For too long, this phrase has been weaponized to drown out reason. Every election cycle, young Yoruba men and women are recruited as digital foot soldiers, armed with smartphones, mobile data, and just enough cash to quiet their hunger. In makeshift bootcamps, they are not taught to build or innovate but to hurl insults, smear opponents, and invoke ethnic pride to threaten conflict. Our sacred traditions—Oro, Ifa, Ogun—are reduced to tools of political intimidation, while the real enemies, cloaked in agbada, orchestrate this betrayal from above.
These “activists” are our neighbors, our kin. They endure the same poverty, insecurity, and despair that plague us all. Yet, the political elite who claim to champion Oduduwa’s legacy offer them no vision, no plan—only temporary handouts. When elections end, these youths are discarded, their slogans forgotten, their futures unaddressed. Meanwhile, the children of these same leaders thrive abroad, shielded from the chaos their parents perpetuate.
The hypocrisy is stark. Major contracts in Yorubaland are awarded to foreign firms—Lebanese, Chinese—while our graduates roam the streets, clutching CVs or riding okada to survive. Looted funds flow to banks whose executives do not speak our language, and the wealth is hidden in the names of women who are rarely from Ijebu, Egba, or Ekiti. When a prominent banker, not Yoruba but from an ethnic group we are taught to vilify, died in a helicopter crash, some of our leaders mourned deeply. Why? Because their interests are not with us but with their own enrichment.
Even our elders, the supposed custodians of wisdom, are not spared. When they grow restless, they are invited to government houses for lavish dinners, a N200,000 “transport allowance,” and perhaps a N10 million contract. They leave satisfied, their silence bought, while our schools crumble, our hospitals decay, and our roads claim lives. In the same breath, a young Chinese contractor, barely fluent in English, signs a N10 billion deal, importing equipment and labor while our engineers and technicians languish.
This is not the Yoruba way. Our ancestors, from Oduduwa to Awolowo, valued knowledge, industry, and community.
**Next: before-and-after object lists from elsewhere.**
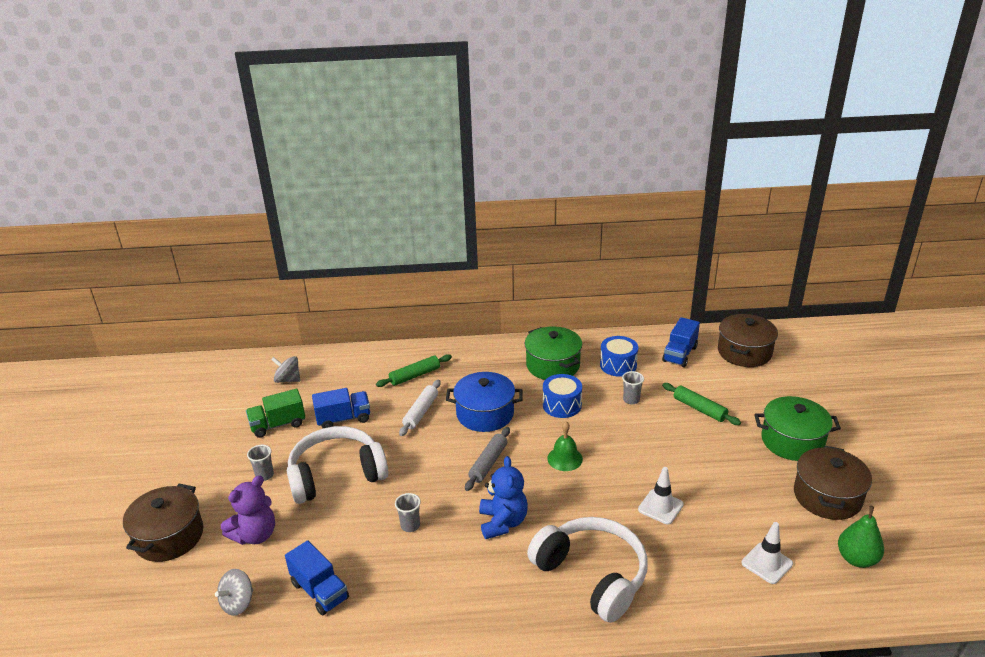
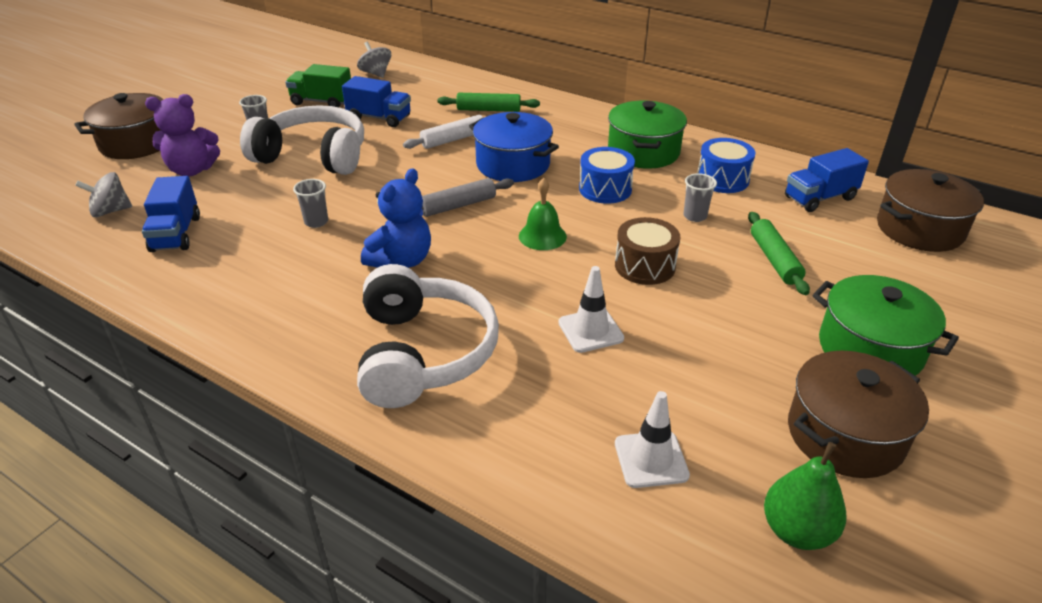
camera: 35 degrees right, 5 degrees up
none -> brown drum [615,217,680,285]

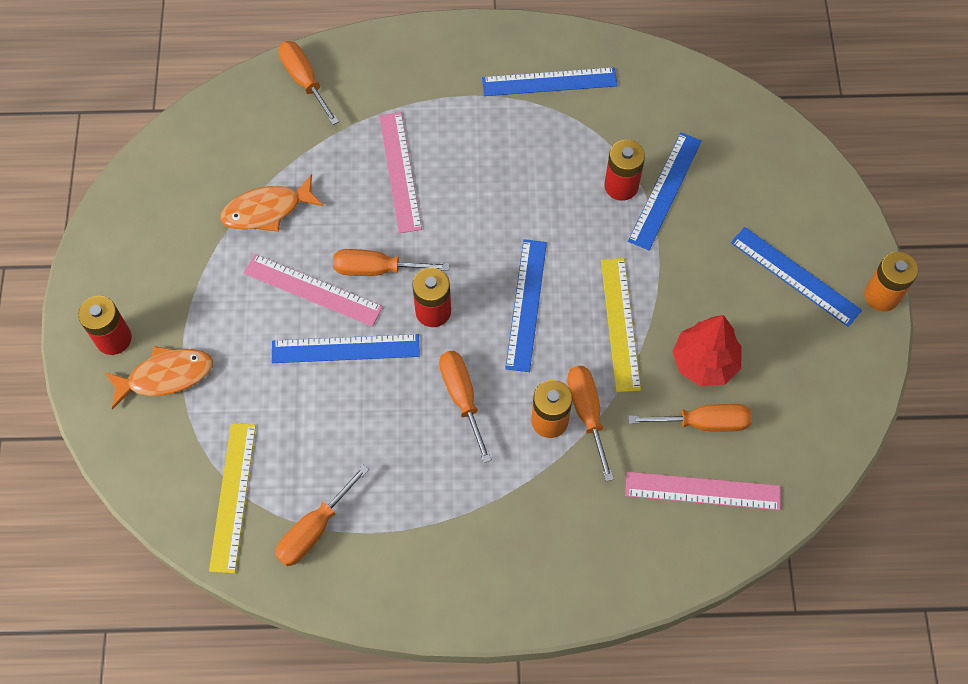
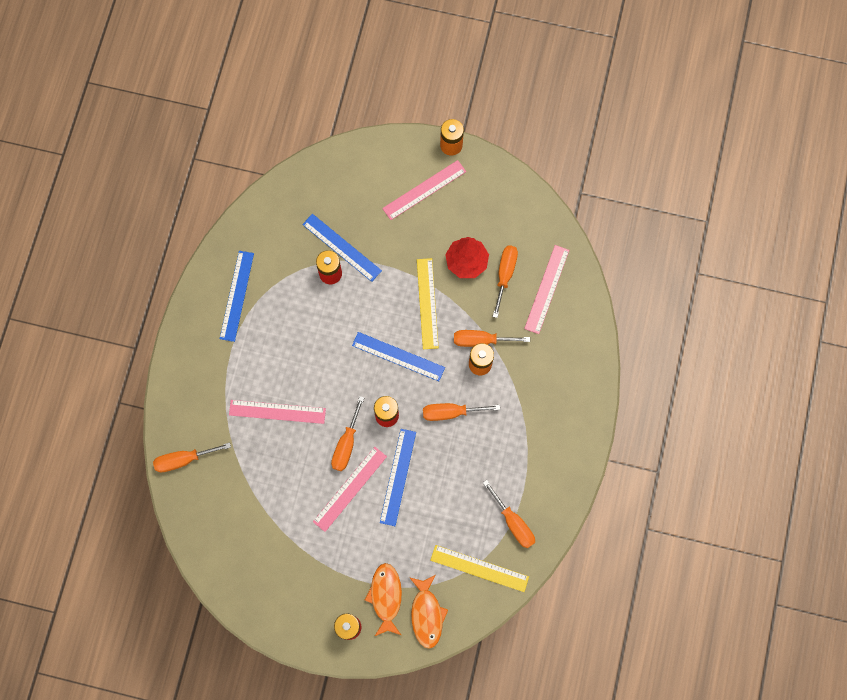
camera: 75 degrees left, 10 degrees up
orange fish [221,174,323,232] -> orange fish moved to [409,575,448,649]
yellow ruler [601,258,641,392] -> yellow ruler turned 75 degrees clockwise [417,258,439,349]
blue ruler [731,227,862,327] -> pink ruler [382,160,466,220]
Yet today, our youth, abandoned by a system that fails them, turn to Yahoo-Yahoo and Olosho as acts of survival. The next generation of political thugs will be drawn from this same pool of desperation—a cycle we must break.
“Yoruba Ronu” should not be a call to blind loyalty but a demand for accountability. We must question why our resources enrich outsiders while our people suffer. We must reject the crumbs offered by those who betray us and demand leaders who invest in our schools, hospitals, and youth. We must think—not chant—for a future that honors our heritage and secures our prosperity.
The time for true reflection is now. Let us not wait until we are used and discarded again. Yoruba, ronu—think, and act.